Television actor and comedian Bob Saget has been making Americans laugh for decades.
The "Full House," "America's Funniest Home Videos," and "Fuller House" star has also won praise for his longtime advocacy on behalf of people battling scleroderma, a chronic autoimmune disease. He recently spoke with NIH MedlinePlus magazine about his advocacy and commitment to finding a cure for the disease.
How did you first get involved as an advocate for those with scleroderma?
It's an unusual story. One day I got a call from someone I did not know asking me to host a comedy fundraiser for a disease I knew very little about. The call was from Sharon Monskey, a wonderful and amazing woman, a former ice skater who had scleroderma and founded the Scleroderma Research Foundation (SRF).
I said yes and hosted the event, which starred Ellen DeGeneres, Rosie O'Donnell, and others. Little did I know that just a few years later, my sister would be diagnosed with the disease.
I have been on the board of directors of the SRF for over a decade now and hosted their events for 25 years.
Your sister fought a long battle with scleroderma. Can you share her story with us?
My sister, Gay Saget, was a school teacher near Philadelphia. She was 44 when she was diagnosed with systemic scleroderma. She got treatment, but it was just treating her symptoms with drugs like prednisone and cortisone. She had to move to Los Angeles to live with my parents because she needed so much help. She passed away just two years later.
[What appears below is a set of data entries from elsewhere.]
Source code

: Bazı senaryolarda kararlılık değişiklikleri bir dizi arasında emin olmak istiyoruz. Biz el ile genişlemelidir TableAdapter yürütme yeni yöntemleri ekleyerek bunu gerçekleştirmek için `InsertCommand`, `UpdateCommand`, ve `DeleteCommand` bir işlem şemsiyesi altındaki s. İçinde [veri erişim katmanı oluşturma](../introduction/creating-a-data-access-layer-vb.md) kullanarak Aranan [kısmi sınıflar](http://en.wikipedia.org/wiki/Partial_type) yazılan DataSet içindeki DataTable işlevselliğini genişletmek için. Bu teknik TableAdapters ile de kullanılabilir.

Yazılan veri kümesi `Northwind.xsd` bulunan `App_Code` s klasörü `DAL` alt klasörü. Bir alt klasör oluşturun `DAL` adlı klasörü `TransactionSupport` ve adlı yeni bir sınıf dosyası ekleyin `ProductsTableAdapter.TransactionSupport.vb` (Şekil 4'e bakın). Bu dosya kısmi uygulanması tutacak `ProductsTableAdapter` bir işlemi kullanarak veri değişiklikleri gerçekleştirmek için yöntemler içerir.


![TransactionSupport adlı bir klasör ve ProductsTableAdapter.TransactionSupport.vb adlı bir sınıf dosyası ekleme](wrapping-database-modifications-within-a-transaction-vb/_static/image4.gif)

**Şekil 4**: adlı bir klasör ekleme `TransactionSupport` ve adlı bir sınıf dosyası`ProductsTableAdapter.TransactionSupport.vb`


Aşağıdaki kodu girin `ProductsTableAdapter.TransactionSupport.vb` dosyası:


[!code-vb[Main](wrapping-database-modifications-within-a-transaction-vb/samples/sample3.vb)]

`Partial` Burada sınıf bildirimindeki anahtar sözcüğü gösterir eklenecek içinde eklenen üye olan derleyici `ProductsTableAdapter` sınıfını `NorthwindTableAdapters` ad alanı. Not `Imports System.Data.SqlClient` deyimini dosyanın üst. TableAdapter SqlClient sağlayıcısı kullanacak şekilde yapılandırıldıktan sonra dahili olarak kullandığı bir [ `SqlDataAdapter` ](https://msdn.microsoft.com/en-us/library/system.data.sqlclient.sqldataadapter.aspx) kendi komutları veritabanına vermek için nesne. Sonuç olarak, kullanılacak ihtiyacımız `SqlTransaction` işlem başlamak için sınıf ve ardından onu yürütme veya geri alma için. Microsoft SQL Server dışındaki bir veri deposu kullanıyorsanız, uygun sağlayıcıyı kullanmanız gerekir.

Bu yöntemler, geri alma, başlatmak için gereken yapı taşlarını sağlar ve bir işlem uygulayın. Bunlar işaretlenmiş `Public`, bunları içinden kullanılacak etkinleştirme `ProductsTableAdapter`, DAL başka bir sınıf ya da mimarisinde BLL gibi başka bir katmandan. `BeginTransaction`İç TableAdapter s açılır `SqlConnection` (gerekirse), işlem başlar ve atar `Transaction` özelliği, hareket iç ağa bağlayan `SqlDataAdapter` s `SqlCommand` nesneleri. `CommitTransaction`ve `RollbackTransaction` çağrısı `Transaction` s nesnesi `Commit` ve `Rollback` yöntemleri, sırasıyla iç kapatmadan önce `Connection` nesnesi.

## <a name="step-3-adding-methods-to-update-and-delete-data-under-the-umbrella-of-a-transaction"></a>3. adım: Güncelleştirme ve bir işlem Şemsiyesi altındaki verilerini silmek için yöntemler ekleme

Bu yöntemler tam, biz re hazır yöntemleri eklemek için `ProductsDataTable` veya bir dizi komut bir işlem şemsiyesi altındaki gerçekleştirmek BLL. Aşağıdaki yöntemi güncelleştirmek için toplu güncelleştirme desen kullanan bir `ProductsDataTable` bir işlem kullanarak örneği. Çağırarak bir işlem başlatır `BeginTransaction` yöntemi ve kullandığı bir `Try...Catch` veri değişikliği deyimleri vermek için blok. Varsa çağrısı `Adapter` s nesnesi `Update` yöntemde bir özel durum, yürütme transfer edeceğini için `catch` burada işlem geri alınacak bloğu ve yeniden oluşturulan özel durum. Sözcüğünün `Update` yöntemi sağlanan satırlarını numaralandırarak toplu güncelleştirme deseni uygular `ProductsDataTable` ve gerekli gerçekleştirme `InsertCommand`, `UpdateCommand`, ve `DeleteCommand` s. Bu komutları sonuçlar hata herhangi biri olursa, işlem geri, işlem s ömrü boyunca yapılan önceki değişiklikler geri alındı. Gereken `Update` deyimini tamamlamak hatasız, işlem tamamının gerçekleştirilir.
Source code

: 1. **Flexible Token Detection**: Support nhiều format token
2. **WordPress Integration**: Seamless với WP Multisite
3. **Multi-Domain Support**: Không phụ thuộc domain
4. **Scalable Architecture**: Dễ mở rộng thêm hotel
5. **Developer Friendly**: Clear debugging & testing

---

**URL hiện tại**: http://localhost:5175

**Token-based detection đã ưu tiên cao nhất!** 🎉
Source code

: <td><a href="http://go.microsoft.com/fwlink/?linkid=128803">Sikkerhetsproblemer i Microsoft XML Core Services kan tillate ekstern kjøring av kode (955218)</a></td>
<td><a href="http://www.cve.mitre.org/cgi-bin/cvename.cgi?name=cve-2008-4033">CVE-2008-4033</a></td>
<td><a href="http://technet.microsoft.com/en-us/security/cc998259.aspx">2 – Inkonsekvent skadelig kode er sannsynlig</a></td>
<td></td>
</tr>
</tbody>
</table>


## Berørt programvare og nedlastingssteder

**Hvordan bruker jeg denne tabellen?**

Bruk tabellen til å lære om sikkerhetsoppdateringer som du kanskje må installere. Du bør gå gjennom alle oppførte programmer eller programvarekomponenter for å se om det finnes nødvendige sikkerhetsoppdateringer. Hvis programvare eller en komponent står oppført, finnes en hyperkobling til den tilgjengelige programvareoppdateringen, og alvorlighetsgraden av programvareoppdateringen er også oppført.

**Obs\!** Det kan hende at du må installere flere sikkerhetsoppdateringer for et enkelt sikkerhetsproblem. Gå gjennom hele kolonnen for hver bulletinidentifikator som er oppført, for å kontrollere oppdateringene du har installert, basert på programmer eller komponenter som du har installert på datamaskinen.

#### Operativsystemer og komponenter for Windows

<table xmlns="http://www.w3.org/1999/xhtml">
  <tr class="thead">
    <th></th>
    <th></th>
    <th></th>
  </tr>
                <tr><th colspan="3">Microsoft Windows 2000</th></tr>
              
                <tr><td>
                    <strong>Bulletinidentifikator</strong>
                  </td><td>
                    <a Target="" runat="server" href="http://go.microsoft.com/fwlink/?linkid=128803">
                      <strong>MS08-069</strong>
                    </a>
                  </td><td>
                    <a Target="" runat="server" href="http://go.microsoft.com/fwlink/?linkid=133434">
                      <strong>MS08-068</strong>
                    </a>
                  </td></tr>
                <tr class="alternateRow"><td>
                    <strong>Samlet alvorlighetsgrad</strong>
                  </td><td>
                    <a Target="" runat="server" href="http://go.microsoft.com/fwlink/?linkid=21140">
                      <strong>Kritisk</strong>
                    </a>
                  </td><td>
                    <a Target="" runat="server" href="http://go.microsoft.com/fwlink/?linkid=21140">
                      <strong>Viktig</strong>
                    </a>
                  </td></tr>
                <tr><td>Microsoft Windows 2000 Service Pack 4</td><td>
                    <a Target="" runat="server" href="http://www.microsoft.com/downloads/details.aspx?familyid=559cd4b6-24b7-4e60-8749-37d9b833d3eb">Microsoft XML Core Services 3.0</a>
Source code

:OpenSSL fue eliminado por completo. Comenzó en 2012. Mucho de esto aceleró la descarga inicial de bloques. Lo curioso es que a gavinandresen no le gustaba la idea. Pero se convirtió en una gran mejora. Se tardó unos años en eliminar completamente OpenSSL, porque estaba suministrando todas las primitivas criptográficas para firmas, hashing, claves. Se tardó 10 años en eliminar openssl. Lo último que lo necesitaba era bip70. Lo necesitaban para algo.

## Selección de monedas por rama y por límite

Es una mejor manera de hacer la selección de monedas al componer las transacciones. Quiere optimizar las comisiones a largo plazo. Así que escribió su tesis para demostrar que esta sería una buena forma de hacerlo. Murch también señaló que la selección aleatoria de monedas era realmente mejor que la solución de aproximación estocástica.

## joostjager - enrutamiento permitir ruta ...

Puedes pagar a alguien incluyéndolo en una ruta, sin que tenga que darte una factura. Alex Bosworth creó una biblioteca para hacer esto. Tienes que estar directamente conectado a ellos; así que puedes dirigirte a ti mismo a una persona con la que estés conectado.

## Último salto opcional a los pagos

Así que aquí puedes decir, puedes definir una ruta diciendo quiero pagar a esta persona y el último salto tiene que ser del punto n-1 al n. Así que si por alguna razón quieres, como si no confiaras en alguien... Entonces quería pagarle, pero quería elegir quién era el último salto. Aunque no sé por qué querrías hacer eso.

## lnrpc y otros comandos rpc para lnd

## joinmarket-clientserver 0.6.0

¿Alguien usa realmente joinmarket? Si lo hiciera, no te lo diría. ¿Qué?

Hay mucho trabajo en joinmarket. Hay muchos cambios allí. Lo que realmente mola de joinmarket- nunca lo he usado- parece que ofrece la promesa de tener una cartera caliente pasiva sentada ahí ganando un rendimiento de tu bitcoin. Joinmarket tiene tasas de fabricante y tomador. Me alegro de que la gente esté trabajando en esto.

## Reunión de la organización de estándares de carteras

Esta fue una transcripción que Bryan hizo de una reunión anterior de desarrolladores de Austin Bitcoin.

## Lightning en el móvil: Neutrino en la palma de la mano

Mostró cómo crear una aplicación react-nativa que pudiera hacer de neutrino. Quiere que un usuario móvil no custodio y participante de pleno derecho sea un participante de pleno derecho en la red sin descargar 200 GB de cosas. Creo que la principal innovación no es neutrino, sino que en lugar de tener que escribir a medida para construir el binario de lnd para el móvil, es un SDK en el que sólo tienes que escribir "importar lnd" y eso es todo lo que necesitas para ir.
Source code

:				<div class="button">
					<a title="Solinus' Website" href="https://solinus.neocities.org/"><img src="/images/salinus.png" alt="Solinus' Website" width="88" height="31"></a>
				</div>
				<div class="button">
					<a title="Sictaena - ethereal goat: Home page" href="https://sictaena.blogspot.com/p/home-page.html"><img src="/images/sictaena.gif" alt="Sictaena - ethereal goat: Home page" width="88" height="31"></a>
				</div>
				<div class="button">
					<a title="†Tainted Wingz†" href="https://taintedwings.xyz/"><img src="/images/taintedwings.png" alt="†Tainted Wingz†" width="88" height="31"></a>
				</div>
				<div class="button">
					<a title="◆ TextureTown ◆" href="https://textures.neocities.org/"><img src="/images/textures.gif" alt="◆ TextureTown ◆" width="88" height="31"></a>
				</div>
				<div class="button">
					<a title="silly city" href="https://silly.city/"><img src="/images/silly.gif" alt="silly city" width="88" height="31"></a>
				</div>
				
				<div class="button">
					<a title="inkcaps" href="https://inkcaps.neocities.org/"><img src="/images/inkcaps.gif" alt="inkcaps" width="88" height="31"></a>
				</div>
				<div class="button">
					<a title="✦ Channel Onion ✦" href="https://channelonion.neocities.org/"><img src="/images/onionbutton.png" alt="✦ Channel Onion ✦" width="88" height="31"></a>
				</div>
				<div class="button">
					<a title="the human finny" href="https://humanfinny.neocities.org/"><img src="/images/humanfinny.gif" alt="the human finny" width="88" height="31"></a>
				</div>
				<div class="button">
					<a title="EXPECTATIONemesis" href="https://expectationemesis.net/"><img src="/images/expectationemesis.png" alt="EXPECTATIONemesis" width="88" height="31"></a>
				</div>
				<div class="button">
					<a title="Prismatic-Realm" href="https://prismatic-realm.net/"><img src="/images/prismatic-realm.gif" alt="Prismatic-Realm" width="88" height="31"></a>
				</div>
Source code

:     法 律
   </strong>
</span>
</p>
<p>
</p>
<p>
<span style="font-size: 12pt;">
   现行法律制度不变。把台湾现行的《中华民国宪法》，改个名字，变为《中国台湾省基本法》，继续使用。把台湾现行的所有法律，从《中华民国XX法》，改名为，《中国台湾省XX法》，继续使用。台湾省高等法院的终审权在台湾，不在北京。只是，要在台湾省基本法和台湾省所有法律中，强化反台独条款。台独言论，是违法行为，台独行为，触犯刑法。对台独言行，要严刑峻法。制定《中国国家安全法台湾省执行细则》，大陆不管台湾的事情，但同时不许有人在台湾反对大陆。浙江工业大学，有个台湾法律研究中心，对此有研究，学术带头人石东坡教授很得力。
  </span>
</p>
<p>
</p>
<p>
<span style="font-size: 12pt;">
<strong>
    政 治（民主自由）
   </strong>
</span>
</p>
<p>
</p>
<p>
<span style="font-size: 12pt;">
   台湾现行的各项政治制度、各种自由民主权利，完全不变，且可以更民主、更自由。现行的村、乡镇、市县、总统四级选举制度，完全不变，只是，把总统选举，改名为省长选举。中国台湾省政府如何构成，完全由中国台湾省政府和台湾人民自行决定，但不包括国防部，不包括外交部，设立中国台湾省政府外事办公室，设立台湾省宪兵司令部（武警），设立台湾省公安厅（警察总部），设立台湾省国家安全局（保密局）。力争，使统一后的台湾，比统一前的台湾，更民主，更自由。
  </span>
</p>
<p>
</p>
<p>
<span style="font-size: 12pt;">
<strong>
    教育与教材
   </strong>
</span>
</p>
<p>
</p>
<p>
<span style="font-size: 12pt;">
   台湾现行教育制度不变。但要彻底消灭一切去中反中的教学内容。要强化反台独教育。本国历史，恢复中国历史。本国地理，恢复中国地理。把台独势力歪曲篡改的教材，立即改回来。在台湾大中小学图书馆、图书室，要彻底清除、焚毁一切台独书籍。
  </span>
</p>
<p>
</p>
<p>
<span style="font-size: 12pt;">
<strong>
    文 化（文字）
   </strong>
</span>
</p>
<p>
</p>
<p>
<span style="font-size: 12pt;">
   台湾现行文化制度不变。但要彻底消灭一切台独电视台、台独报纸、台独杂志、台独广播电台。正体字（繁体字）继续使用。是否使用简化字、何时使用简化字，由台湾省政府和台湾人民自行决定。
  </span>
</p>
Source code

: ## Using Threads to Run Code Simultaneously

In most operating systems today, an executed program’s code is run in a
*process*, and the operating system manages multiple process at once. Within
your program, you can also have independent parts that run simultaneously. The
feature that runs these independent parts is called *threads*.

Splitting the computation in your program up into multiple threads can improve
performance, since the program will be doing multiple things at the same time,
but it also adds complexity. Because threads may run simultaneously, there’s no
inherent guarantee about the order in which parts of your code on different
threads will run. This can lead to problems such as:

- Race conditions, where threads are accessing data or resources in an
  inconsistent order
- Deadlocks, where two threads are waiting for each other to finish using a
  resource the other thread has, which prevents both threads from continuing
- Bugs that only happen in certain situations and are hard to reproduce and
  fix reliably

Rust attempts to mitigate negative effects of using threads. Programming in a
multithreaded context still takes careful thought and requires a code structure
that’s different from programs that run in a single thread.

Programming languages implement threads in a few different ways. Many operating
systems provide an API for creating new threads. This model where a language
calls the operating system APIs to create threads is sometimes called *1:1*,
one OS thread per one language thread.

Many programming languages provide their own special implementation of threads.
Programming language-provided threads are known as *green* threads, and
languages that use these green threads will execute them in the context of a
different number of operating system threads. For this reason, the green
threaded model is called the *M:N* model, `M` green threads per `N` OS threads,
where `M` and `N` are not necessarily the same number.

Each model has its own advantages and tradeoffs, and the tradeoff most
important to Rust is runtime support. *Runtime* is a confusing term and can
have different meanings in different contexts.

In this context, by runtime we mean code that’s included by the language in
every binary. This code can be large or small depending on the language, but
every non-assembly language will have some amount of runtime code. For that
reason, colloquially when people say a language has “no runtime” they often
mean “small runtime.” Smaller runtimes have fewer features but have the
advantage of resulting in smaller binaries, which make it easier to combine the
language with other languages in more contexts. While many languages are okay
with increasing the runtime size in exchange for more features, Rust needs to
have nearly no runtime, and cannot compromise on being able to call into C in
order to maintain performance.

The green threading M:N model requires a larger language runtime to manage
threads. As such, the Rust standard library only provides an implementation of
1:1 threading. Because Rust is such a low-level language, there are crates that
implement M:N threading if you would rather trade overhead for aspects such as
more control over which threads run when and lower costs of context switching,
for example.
The good news is that since then we have made some remarkable progress. There are new drugs specifically for scleroderma that are helping people. But we have a long way to go to get to even more effective treatments and eventually a cure.
What message do you have for those living with the condition and their loved ones?
I speak with and meet a lot of people with the condition. My word to them is don't give up hope because we are making incredible progress.
I also advise them to get educated about the condition and to find a real expert in scleroderma to care for them. That is key. And if they can, try to get help from a center of excellence to get the best treatment.
It is incredibly painful to have a loved one experience a condition like this. It is a very painful disease. My family is still having post-traumatic stress disorder. I don't know how my parents endured. But I would tell loved ones: Don't give up hope. Stand by them and get them help. And get them help as early as possible.
Why is research like that supported by NIH so important?
There is no improved treatment and there is no cure without the research. Research is the key that opens the door for the cure. You cannot eradicate the disease or diminish the disease without understanding it. We have some of the greatest minds in science working on this. And when you unlock the gate on scleroderma, it will impact a lot of other conditions.
What does the future hold for you?
I'm busy! First, I will for the rest of my life remain committed to finding a cure for scleroderma through my work with SRF. We had the most recent "Cool Comedy, Hot Cuisine" fundraiser in December.
Outside of that, I'm happy that Netflix is now airing Season 4 of "Fuller House." We got nominated for an Emmy. We lost to "Sesame Street." You can't get mad at "Sesame Street!" My latest comedy special is called "Zero to Sixty" on Amazon. I'm directing a documentary on the comic Martin Mull. And I'm about to go on tour around the country with my stand-up comedy for a long run. Also, I'm currently in pre-production for a new show on ABC called "Videos After Dark," which is a more adult, edgy version of the old video show I used to host and write.